Save your cash and go youtube.


----------



## Geeetar (Oct 25, 2015)

I don't have as much experience as half of the people here, but that link does look rather interesting to say the least.

I'm not questioning the instructor, I'm sure he's fine, but you dont REALLY know if his style of teaching caters to you. As others have said, everyone learns differently.

Like laristotle said, youtube is amazing and free as you've got guys like Rob Chapman, Marty Schwartz and countless others giving great technique lessons FOR FREE.

Something else to keep in mind is there's lots of fantastic youtuber's who give skype lessons for a fairly standard rate.

I'm not sure what type of music you're into, but a guy by the name of Garrett J Peters gives skype lessons for $45 an hour.

Although this is rather costly, you do get that one on one experience.

He is also a mind blowing player.

Here's a link to one of his videos, you can also contact him on Facebook.


----------



## dodgechargerfan (Mar 22, 2006)

Steve Stine is good guitar instructor.
Really good. Sometimes he might get too simple or too deep in the weeds, but that's mostly on the live stuff or free YouTube stuff that I've seen. And mostly, I get that feeling when he's talking about stuff I don't need to hear at that moment. So, it's more about me watching the wrong lesson than him giving the wrong lesson if you get what I'm saying.

That said, those particular courses are a lot of technique. I tend to think that those kinds of course are better for advanced intermediate types. So, if you're there, then they might make sense. What I mean is, if you've got the basics down, are comfortable soloing and generally can play whatever comes into your head, but feel like you are stuck in a rut, then these types of courses can help you expand, extend, enhance what you can already do.

I haven't seen these particular courses but I'll bet at some point in every one of them he will say, "You should already know 'xyz' and if you don't, check my course on learning 'xyz'". 
That's not a bad thing. It's just the nature of these type of courses at this level.


And yeah, he does use a spammy type of marketing template for his websites. It's unfortunate because he does have a lot of good courses. 
Do a YouTube search or follow the Guitar Zoom community on Facebook. You'll see a lot of free lessons and get a good sense of his ability.

I have a couple of his courses. 
Would I buy more? Maybe. The only reason I don't say Yes is because I have way too many courses/lessons/books already and I just don't need to add to that pile right now. Maybe when I get through what I have, I'll look at some of these technique type of courses.


----------



## Dorian2 (Jun 9, 2015)

Looks like a decent package of a bunch of techniques. I guess it depends though. All of those methods can be found on line for free. I'd suggest pinpointing a certain style that you'd like to incorporate into your playing and get that down first. There is way way way too much stuff involved in all those videos to get any of it done correctly....IMO anyways.....unless you are some type of savant or something. I suppose it also begs the question....do you want to sound like another guitarist stylistically or do you want to have your own voice?

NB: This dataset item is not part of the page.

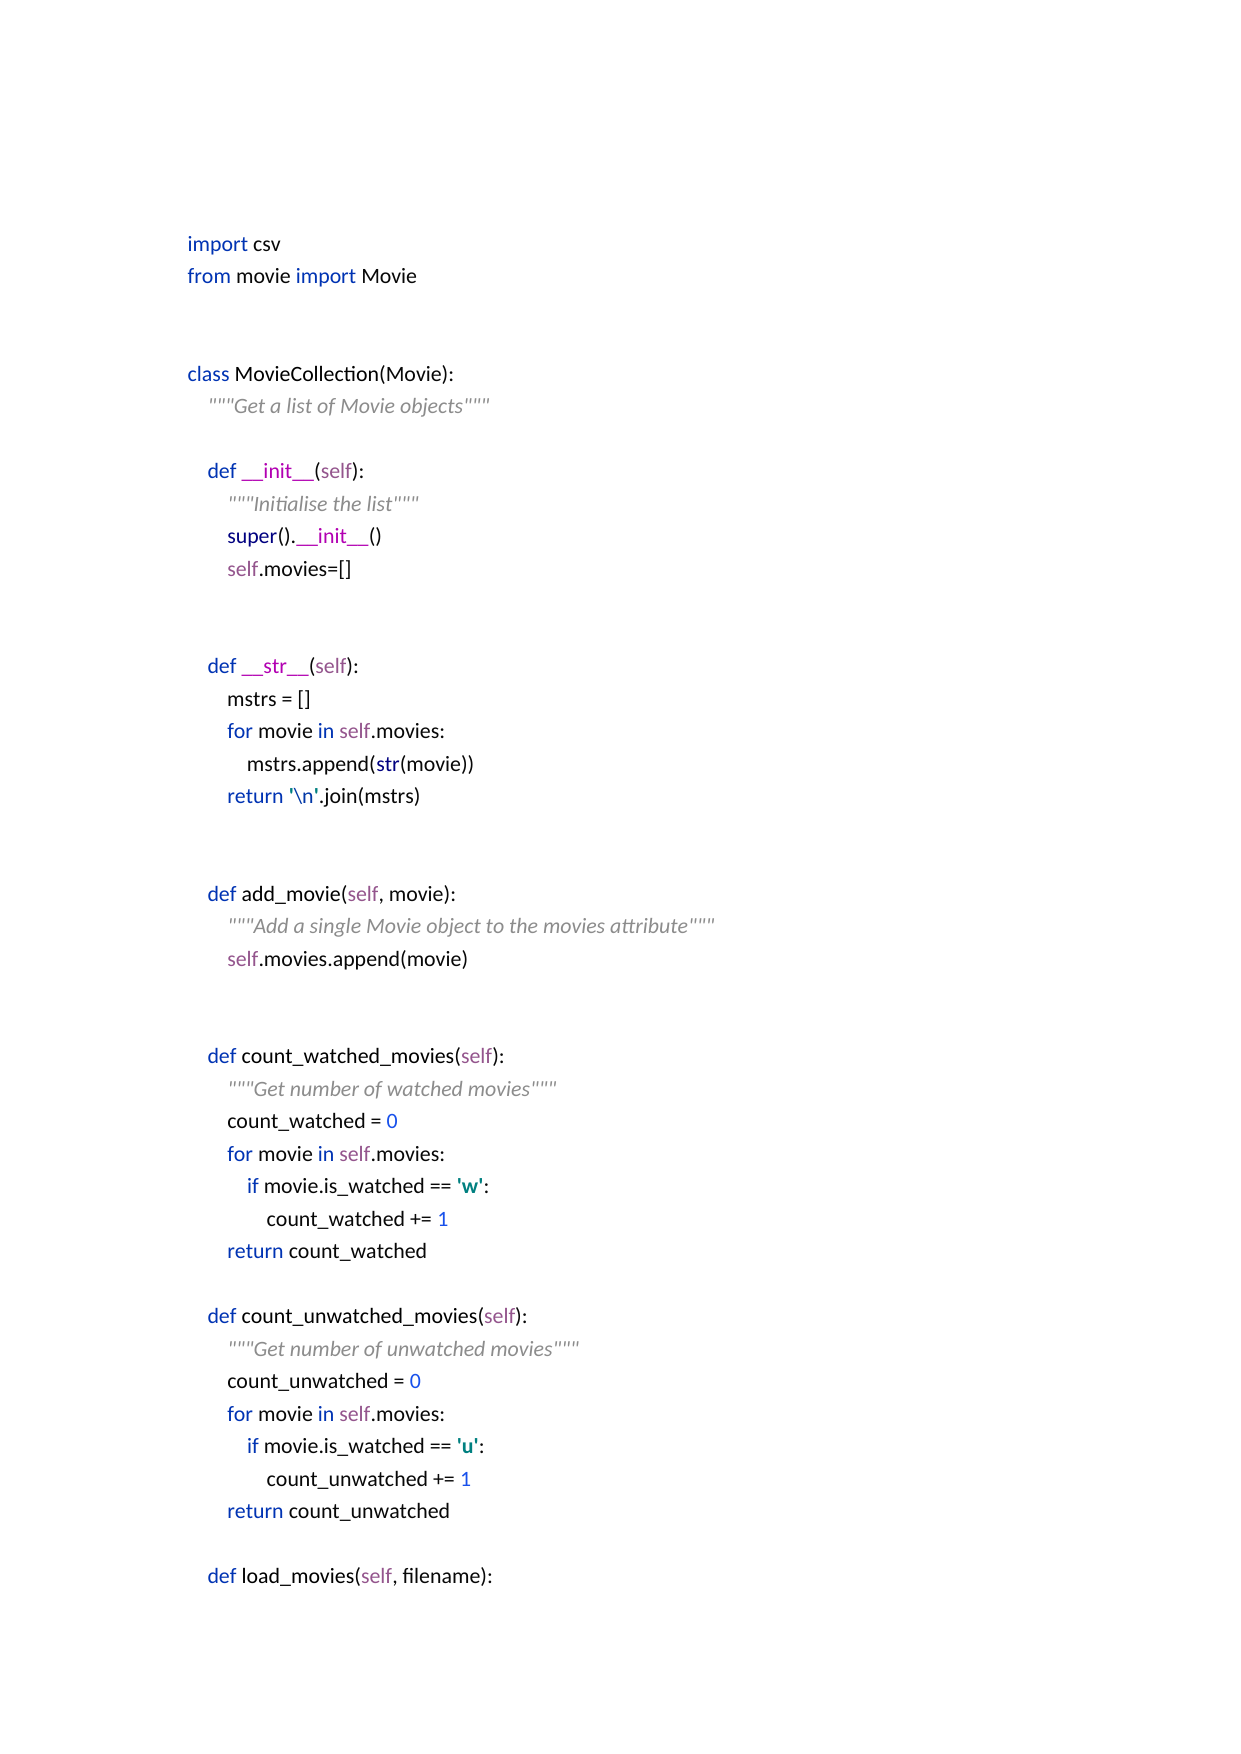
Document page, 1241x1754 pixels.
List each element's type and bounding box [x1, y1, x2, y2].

Just some thoughts Lola, you'll know what you need (sooner or later). I think your in a big experimental stage at this point, which is great. You'll find "it" at some point.


----------



## Scotty (Jan 30, 2013)

I think I'd look at all his youtube vids first to see if I felt it was worth it. I'm sure there's some great stuff in there, but his style isnt my cuppa in the least, so I would have difficulty trying to glean what I wanted from it. You're a huge AC/DC fan, do you think it would benefit you in the material you want to cover?


----------



## Guest (Jan 22, 2016)

watch/learn as many 'how to play (song) solo' on YT as you can absorb.
eventually your lead skills will develop to the point that you're trying to seek.
(did that make any sense?)


----------



## Scotty (Jan 30, 2013)

Scotty said:


> I think I'd look at all his youtube vids first to see if I felt it was worth it. I'm sure there's some great stuff in there, but his style isnt my cuppa in the least, so I would have difficulty trying to glean what I wanted from it. You're a huge AC/DC fan, do you think it would benefit you in the material you want to cover?

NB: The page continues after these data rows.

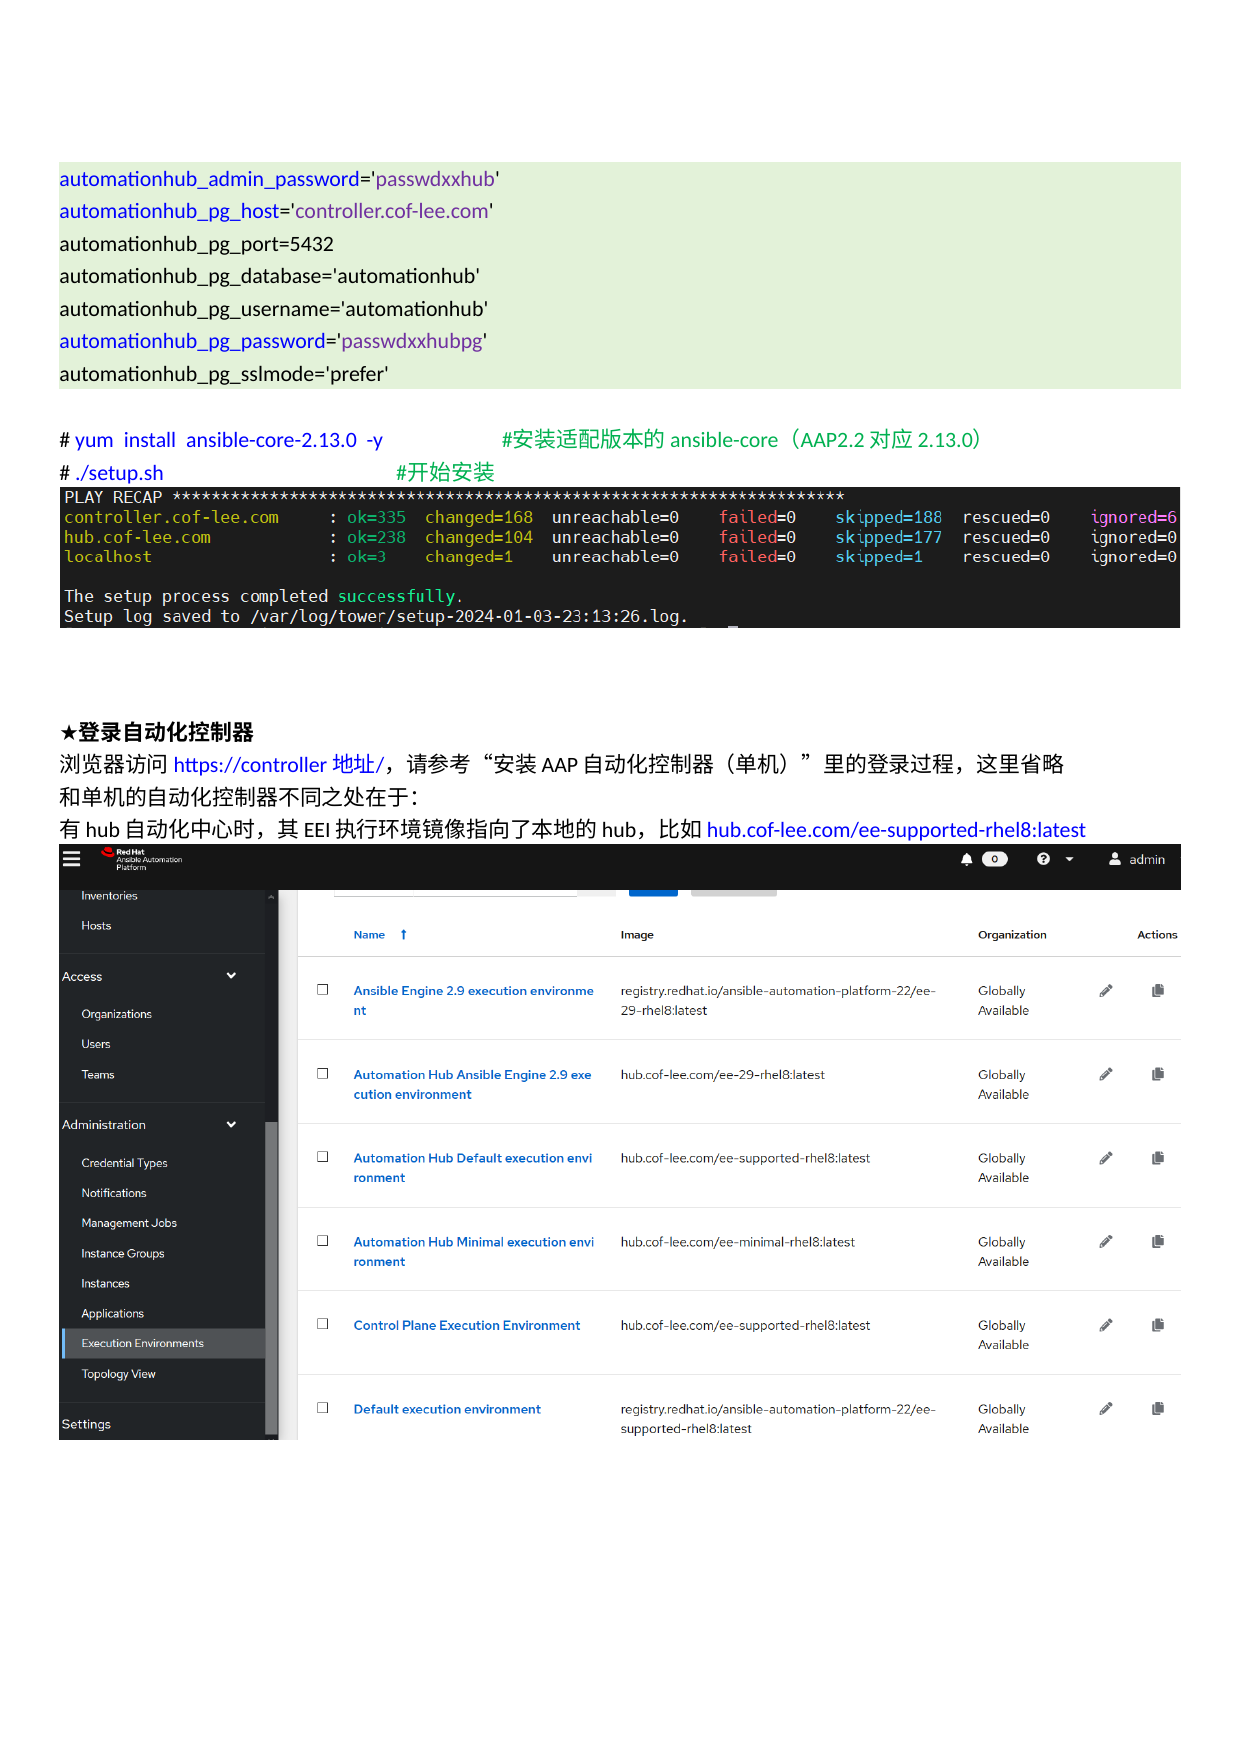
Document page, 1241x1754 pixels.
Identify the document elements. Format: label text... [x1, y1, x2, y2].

text automationhub_pg_port=5432 [59, 227, 1181, 259]
text automationhub_pg_username='automationhub' [59, 292, 1181, 324]
text automationhub_admin_password='passwdxxhub' [59, 162, 1181, 194]
text # yum install ansible-core-2.13.0 -y #安装适配版本的ansible-core（AAP2.2对应2.13.0） [59, 422, 1181, 454]
text 浏览器访问 https://controller地址/，请参考“安装AAP自动化控制器（单机）”里的登录过程，这里省略 [59, 747, 1181, 779]
text 有hub自动化中心时，其EEI执行环境镜像指向了本地的hub，比如 hub.cof-lee.com/ee-supported-rhel8:latest [59, 812, 1181, 844]
picture [59, 844, 1181, 1440]
text automationhub_pg_host='controller.cof-lee.com' [59, 194, 1181, 227]
picture [59, 487, 1181, 628]
text 和单机的自动化控制器不同之处在于： [59, 779, 1181, 812]
text # ./setup.sh #开始安装 [59, 454, 1181, 487]
text automationhub_pg_password='passwdxxhubpg' [59, 324, 1181, 357]
text ★登录自动化控制器 [59, 714, 1181, 747]
text automationhub_pg_sslmode='prefer' [59, 357, 1181, 389]
text automationhub_pg_database='automationhub' [59, 259, 1181, 292]
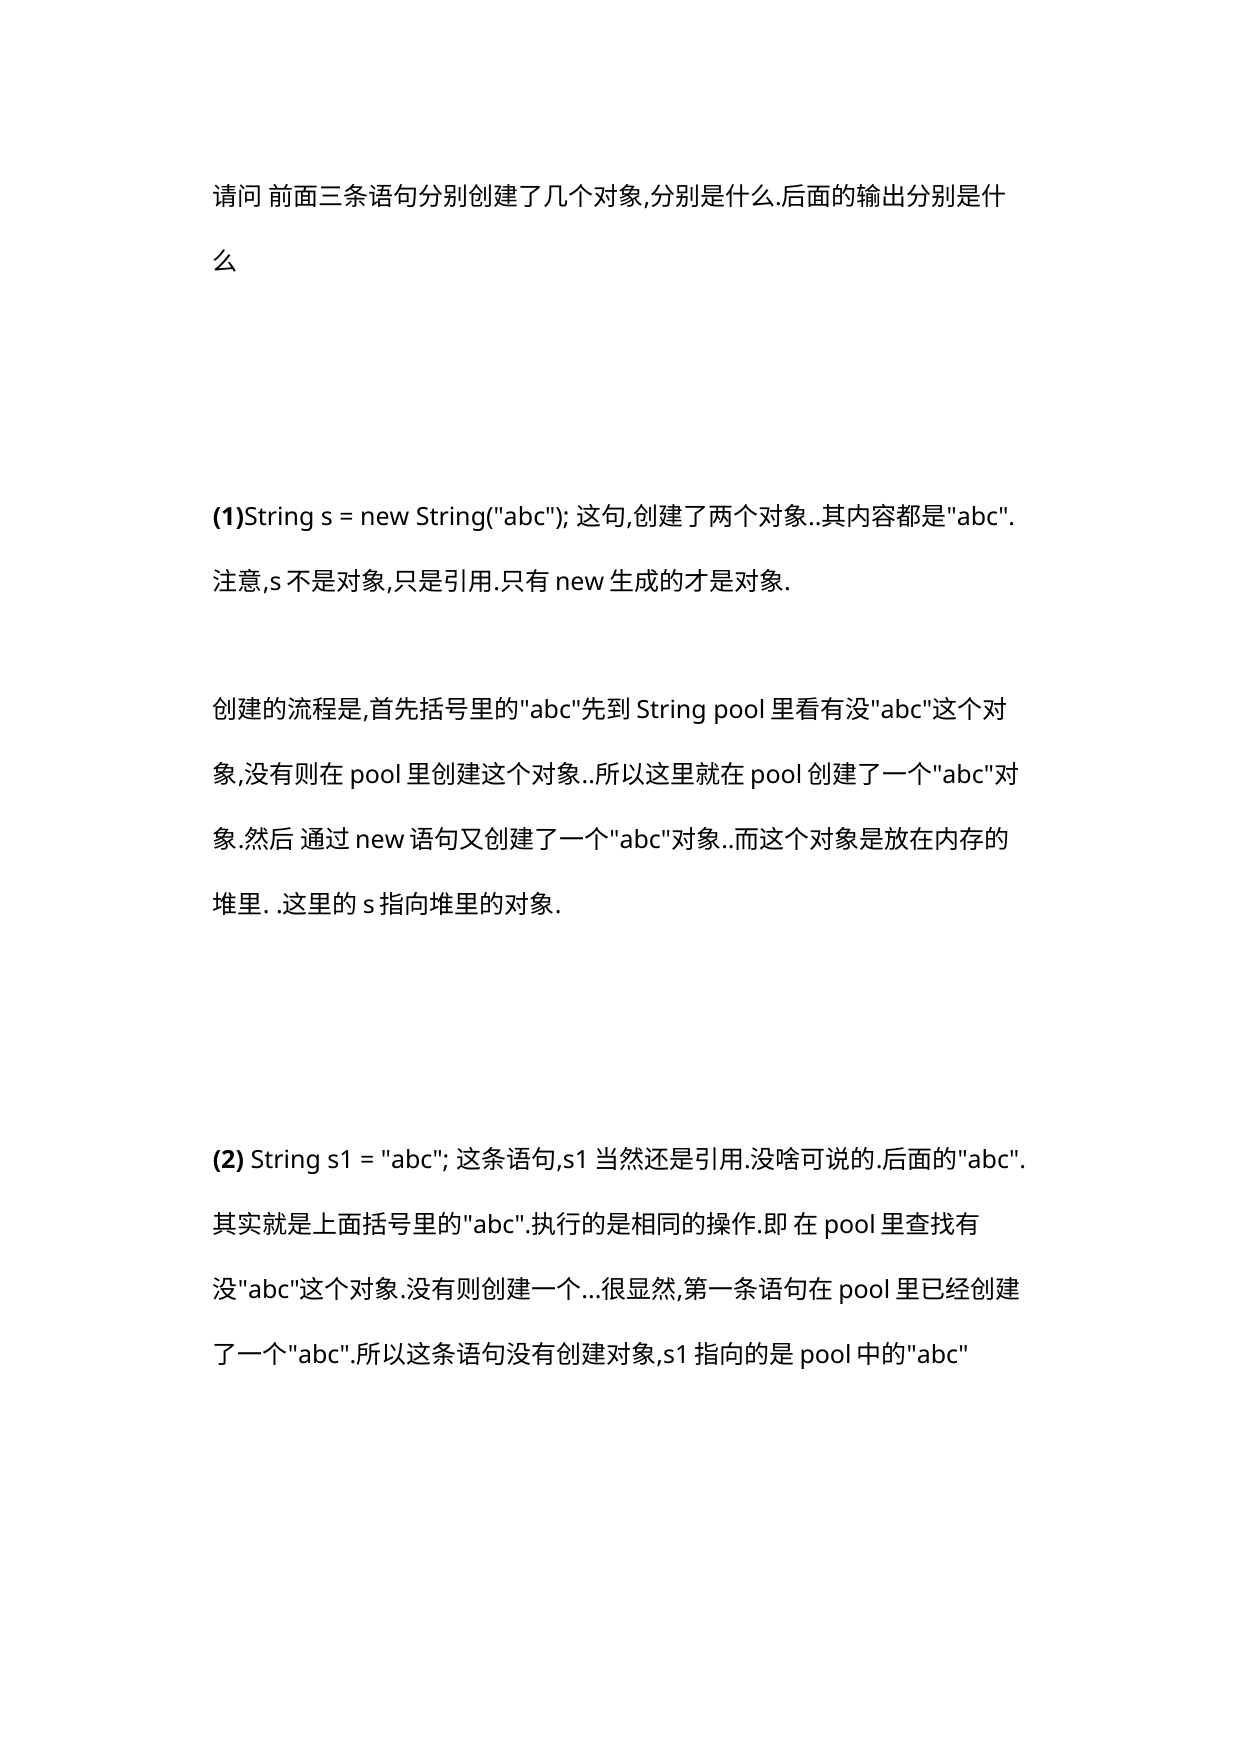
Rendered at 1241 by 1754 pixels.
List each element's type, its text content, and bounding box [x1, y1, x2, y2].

And I hope that didn't come across as smart-assed. His style and Angus' style are 2 very different things IMHO


----------



## Lola (Nov 16, 2014)

Scotty said:


> I think I'd look at all his youtube vids first to see if I felt it was worth it. I'm sure there's some great stuff in there, but his style isnt my cuppa in the least, so I would have difficulty trying to glean what I wanted from it. You're a huge AC/DC fan, do you think it would benefit you in the material you want to cover?


I have been a fan of his forever and have several dvd's of his! I did the whole 96 rock licks program! I liked it but there 's just too many licks to play and remember! It sits in the corner gathering dust! I will stick with learning AC/DC stuff off of You tube! 

This guy is my go to instructor for everything AC/DC!


----------



## Scotty (Jan 30, 2013)

Lola said:


> I have been a fan of his forever and have several dvd's of his! I did the whole 96 rock licks program! I liked it but there 's just too many licks to play and remember! It sits in the corner gathering dust! I will stick with learning AC/DC stuff off of You tube!
> 
> This guy is my go to instructor for everything AC/DC!


That guy is a great teacher. I picked up a few songs from his collection.


----------



## Lola (Nov 16, 2014)

Scotty said:


> That guy is a great teacher. I picked up a few songs from his collection.


I have been watching this guy for about a year now! He is amazing! I just wish he would reply to all the favorable comments he gets! He does rarely!


----------



## knight_yyz (Mar 14, 2015)

I prefer YouTube myself. I have 3 or 4 "teachers" that give good lessons on the music i like to play. I'd still like to take lessons, but I want personal lessons. That way I can learn at apace that suits me. I find online courses can assume you know too much, or they assume you don;t know enough and either can be frustrating.


----------